Guides, instructions on sport are scarce

The body of texts dealing with arm-wrestling is thin.

2009’s Pulling John is a 76-minute documentary that divides narrative between then-retired champion John Brzenk, West Virginian Travis Bagent, and a Russian from Sochi named Alexey Voevoda, as they prepare for the Zloty Tur arm-wrestling championship in Warsaw.

It is a wonderful look at champion pullers, a narrower look at their training - though in one scene Voevoda is at a table grappling with a fellow Russian while two others aid the first by pulling a leather strap looped around Voevoda’s pulling hand - and virtually no examination at all of the technique and history of arm-wrestling.

In one sequence, documentarians play clips from the 1987 movie Over the Top and explain that producers shot the climactic scenes around a real-life arm-wrestling tournament in California that Brzenk won. “That movie brought so much worldwide attention to the sport. I thought that arm wrestling would finally be put on the map, but it didn’t work out that way,” he says.

Now former journalist and competitive arm wrestler James Retarides has written an electronic book, Strong Arm Tactics, in which he takes a look at the training and technique of the modern sport.

“The truth is that there is not enough empirical evidence to support a specific training [regimen] forarm-wrestling so I guess you are just going to have to either put this book down or trust me,” he says on the very first page.

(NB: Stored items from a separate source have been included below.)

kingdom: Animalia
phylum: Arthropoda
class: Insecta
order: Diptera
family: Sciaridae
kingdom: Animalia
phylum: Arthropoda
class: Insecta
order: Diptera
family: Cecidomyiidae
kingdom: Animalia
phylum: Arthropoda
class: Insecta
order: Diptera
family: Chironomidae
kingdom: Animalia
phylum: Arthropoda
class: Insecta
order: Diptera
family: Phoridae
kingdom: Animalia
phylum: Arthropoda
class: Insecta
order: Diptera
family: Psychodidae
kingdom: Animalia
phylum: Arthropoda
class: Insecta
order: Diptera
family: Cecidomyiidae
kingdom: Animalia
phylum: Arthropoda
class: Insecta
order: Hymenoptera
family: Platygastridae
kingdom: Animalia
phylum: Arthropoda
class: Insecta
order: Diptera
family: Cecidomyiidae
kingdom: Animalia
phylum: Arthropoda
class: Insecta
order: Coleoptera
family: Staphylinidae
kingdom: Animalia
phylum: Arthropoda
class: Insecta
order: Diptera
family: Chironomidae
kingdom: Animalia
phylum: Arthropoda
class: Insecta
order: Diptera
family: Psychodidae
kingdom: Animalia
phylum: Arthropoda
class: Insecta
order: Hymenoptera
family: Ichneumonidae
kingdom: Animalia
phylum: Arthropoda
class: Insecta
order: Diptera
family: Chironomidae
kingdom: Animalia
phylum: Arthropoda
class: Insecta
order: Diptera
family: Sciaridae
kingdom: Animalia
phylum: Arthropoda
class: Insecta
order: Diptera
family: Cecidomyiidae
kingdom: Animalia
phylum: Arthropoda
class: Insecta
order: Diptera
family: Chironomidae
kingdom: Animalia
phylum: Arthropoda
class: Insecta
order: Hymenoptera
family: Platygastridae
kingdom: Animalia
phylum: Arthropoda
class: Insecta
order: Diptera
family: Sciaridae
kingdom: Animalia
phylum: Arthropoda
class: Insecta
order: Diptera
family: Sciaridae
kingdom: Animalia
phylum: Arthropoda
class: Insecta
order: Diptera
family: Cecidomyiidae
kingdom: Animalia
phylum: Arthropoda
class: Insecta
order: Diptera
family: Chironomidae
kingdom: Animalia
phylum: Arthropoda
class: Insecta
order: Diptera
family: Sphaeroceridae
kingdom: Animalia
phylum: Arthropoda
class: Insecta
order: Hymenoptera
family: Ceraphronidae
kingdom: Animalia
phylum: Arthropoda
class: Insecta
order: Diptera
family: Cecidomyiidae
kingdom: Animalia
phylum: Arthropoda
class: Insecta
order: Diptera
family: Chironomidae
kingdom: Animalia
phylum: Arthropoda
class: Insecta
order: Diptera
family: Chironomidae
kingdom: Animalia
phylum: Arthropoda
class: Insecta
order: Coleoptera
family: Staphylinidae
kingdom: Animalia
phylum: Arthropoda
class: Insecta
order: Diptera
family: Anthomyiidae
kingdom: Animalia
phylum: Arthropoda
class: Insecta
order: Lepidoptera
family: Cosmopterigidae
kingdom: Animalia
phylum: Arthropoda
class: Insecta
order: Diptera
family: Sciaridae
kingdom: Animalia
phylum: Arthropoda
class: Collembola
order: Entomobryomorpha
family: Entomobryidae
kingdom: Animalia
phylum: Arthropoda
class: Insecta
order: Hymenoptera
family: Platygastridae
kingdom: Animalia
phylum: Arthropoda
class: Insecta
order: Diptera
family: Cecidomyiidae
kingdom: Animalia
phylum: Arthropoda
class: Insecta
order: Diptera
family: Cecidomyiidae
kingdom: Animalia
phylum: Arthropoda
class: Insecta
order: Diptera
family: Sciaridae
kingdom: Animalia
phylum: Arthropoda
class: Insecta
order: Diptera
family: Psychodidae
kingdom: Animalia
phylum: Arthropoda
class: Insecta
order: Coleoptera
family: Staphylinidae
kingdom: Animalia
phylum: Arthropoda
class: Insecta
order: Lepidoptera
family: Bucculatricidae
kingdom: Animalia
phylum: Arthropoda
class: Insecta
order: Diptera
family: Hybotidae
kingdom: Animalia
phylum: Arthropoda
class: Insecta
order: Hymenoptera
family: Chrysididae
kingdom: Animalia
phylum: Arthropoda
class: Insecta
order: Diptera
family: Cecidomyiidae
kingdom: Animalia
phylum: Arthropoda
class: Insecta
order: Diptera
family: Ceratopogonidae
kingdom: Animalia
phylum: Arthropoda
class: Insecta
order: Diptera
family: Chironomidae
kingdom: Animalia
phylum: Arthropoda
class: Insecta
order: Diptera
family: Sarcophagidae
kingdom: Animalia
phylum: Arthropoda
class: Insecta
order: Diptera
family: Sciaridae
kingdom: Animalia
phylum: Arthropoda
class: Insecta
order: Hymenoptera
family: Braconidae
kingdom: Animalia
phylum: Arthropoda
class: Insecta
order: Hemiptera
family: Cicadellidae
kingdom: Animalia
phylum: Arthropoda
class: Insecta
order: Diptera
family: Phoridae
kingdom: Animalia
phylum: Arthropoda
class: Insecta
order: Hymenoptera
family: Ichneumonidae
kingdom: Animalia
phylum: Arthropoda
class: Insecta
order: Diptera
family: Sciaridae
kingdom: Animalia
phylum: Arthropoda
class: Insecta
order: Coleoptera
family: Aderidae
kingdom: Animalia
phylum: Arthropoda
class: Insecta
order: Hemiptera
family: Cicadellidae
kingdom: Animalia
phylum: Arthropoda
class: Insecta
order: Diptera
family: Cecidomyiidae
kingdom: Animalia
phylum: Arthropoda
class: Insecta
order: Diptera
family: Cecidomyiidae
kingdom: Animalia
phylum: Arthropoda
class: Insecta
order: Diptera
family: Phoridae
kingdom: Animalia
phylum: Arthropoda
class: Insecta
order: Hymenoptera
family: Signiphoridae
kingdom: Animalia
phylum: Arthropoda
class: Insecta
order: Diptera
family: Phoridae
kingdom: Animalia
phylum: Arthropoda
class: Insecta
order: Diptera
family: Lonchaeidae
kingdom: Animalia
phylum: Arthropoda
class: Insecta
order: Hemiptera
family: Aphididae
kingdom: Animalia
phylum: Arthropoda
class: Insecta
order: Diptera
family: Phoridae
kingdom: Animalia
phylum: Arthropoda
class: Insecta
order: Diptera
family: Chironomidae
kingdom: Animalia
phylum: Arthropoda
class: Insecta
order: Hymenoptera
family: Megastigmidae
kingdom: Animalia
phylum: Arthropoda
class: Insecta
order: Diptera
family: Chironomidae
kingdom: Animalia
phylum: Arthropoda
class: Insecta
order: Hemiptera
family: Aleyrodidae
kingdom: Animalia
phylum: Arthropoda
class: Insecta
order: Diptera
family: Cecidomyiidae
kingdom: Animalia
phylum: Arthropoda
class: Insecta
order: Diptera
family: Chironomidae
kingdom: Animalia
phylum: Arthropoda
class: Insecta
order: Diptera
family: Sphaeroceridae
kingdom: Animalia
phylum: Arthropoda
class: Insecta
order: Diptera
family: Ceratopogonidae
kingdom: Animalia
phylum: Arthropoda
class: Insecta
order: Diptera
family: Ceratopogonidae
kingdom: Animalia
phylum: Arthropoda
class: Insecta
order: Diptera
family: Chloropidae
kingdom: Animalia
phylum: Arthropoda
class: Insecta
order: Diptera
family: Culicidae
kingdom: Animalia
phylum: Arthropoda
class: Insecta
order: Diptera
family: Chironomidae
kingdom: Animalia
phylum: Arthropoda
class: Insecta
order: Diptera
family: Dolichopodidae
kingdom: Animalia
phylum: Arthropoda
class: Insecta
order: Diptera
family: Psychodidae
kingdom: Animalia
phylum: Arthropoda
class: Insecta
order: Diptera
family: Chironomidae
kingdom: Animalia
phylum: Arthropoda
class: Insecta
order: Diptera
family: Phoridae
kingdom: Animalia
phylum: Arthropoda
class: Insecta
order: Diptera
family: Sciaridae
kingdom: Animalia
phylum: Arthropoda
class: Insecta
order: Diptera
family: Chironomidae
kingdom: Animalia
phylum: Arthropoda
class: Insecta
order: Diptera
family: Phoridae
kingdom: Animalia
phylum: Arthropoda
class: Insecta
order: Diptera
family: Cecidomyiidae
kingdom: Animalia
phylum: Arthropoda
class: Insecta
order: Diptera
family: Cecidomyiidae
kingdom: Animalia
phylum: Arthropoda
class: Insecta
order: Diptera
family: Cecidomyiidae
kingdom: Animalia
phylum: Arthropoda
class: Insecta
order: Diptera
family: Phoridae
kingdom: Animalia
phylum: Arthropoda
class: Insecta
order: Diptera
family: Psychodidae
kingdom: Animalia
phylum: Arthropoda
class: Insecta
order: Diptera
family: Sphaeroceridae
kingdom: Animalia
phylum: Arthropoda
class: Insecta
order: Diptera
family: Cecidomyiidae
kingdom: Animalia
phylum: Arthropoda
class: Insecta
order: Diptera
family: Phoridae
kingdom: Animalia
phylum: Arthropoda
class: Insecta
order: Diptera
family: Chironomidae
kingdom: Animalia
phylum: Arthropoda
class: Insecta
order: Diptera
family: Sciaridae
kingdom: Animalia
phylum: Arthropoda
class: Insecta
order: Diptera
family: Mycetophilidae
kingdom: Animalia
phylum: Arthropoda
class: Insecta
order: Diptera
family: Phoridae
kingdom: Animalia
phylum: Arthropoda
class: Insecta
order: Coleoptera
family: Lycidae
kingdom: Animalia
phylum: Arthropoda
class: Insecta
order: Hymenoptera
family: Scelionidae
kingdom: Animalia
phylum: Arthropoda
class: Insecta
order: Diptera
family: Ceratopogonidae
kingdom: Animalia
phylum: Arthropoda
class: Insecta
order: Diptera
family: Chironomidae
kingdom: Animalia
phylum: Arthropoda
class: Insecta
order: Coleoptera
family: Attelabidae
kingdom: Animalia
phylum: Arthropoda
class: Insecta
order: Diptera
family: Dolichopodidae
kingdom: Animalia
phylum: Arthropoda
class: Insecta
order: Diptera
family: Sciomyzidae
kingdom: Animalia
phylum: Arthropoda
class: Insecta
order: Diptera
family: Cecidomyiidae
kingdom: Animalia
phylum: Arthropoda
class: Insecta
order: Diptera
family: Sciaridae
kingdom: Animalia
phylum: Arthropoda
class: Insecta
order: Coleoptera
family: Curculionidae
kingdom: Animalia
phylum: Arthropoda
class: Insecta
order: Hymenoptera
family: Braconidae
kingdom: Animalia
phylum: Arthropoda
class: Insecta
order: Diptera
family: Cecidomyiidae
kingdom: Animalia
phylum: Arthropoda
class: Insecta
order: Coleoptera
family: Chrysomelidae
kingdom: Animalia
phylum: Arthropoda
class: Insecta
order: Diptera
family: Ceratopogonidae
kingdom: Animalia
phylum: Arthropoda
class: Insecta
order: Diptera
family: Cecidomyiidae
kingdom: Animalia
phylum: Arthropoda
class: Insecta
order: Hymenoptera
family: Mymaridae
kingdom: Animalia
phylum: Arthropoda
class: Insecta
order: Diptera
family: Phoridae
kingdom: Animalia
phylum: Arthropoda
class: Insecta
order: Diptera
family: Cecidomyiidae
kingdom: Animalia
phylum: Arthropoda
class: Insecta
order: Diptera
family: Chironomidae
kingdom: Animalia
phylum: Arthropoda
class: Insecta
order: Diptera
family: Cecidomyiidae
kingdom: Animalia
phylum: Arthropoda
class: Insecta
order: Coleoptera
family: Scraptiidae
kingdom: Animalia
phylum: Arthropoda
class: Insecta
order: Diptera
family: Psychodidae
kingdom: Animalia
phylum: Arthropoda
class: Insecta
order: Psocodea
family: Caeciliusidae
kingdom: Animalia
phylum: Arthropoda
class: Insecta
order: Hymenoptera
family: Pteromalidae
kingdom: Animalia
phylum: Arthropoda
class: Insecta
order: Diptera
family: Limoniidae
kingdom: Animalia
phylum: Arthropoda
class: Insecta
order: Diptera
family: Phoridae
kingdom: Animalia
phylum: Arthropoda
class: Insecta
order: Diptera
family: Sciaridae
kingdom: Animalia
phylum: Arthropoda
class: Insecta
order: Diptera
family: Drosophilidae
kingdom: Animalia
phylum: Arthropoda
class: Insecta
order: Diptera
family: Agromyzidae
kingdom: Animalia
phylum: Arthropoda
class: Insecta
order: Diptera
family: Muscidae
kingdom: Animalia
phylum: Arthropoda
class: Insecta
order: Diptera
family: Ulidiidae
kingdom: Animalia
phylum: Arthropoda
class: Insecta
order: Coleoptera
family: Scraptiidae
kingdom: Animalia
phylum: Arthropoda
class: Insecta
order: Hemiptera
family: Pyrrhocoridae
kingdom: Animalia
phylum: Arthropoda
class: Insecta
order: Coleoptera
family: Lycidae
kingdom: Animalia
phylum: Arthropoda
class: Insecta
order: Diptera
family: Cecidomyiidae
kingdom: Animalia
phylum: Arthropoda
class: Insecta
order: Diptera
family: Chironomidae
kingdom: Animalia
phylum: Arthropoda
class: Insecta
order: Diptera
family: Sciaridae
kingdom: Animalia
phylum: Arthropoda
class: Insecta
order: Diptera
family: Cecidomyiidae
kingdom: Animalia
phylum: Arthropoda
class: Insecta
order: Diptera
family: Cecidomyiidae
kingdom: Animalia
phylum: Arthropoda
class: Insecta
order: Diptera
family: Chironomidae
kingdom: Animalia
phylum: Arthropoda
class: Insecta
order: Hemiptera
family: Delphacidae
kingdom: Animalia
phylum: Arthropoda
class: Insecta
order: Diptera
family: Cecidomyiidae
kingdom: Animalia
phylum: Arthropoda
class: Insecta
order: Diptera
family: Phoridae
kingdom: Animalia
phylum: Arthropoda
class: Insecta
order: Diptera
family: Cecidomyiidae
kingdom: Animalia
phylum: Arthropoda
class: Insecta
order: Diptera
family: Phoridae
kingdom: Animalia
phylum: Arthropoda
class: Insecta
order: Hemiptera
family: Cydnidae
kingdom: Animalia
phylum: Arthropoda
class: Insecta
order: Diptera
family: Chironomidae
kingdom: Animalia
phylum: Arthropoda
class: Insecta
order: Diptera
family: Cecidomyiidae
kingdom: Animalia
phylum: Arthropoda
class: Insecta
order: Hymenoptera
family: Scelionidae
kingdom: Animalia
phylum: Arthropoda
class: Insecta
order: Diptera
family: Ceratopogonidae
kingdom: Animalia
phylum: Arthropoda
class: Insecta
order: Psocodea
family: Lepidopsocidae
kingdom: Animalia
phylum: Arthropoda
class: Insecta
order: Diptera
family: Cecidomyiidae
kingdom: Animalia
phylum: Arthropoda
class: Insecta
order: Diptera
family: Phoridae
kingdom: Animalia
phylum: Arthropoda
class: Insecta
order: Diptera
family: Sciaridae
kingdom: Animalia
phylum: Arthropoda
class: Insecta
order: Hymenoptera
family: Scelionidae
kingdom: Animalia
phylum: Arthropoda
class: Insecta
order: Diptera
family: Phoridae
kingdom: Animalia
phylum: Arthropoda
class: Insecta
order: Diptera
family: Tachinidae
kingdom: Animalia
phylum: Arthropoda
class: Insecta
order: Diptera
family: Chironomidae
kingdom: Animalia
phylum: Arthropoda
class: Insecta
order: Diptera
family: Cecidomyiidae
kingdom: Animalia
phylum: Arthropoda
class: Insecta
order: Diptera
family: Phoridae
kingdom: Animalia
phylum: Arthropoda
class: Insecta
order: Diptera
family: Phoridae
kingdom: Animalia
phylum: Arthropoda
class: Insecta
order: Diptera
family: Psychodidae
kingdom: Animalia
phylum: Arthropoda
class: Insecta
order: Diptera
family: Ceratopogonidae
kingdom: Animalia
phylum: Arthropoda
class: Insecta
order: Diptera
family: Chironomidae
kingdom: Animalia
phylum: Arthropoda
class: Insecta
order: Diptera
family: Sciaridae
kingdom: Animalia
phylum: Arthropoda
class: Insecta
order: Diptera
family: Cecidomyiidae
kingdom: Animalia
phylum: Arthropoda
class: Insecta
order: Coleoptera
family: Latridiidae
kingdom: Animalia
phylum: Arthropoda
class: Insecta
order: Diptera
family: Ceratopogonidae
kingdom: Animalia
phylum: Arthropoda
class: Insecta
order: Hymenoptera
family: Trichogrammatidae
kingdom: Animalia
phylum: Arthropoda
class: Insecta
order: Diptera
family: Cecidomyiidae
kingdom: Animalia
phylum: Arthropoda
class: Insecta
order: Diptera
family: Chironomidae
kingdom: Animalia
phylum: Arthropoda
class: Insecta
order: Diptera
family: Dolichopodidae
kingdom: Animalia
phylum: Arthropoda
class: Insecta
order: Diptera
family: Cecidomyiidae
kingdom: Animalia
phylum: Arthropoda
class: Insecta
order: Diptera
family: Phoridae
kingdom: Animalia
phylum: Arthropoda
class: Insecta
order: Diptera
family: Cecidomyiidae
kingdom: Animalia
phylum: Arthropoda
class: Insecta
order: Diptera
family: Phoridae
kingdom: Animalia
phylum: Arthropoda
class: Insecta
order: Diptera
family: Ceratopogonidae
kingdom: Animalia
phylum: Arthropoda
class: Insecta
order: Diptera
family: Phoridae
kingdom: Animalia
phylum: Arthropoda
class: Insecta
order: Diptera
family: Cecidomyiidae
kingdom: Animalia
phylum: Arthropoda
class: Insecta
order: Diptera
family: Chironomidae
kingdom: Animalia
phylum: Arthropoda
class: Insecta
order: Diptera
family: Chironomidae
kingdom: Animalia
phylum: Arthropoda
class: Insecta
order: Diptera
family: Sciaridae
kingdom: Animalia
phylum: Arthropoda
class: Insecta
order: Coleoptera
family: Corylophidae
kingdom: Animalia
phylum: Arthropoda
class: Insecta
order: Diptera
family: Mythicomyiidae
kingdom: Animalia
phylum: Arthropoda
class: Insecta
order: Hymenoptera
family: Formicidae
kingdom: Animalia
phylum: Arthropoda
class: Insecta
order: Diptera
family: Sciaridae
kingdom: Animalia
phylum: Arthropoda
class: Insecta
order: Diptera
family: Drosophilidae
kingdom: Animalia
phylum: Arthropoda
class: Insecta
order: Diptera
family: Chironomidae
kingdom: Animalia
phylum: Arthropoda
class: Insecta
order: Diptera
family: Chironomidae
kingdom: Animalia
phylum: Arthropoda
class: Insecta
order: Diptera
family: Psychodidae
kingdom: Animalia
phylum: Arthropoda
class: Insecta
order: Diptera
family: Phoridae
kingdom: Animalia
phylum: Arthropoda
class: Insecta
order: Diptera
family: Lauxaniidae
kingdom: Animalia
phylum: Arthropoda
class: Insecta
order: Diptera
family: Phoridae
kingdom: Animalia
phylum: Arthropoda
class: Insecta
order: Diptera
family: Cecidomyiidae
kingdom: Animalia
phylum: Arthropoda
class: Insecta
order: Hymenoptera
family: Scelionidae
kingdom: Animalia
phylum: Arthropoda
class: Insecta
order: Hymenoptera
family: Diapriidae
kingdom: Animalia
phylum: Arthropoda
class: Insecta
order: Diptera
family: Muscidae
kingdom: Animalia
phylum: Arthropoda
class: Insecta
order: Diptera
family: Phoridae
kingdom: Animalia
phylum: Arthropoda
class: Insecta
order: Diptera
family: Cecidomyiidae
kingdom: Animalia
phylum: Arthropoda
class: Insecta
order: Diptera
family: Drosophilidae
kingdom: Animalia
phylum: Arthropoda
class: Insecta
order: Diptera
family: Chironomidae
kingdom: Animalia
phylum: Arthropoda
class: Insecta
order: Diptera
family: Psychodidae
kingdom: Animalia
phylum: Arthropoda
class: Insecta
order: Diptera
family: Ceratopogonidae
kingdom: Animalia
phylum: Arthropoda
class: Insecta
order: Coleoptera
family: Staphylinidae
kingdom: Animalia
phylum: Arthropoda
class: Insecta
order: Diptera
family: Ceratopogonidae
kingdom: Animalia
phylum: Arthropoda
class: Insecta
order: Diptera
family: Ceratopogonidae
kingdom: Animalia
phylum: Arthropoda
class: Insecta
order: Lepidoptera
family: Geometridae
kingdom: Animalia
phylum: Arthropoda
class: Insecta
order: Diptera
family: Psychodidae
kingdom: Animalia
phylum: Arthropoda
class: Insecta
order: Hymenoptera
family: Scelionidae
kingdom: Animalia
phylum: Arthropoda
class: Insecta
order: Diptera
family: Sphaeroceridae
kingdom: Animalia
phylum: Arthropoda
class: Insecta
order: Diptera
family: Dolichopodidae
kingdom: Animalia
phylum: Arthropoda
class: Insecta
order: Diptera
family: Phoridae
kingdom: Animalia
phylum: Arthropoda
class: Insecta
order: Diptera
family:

The lack of textual consideration of the sport is curious given the focused training that champion arm wrestlers undergo and the arduous psychology involved in a “pull.”

“There [are] times in every match I think about quitting. Then, if I’m thinking about quitting, he’s definitely thinking about quitting, and that’s why I won’t ever quit,” says Michael “Monster Mike” Todd of Cabot, current left- and right-handed super heavyweight champion in the Ultimate Armwrestling League.

“A lot of success on the arm-wrestling table can be attributed to psychological factors, namely self-efficacy, the belief that you are capable,” writes Retarides.

“In any one-on-one sport, confidence in your training and technique and the ability to refrain from believing the other person is better are central to your success. In the same way that sports teams respond to a more confident coach, individuals respond most positively on the field of athletic play if they are confident in their team and most importantly, in themselves … On the arm-wrestling table, you are the only man on the team and often will not have a coach. Therefore, you must have a high level of self-efficacy and determination.”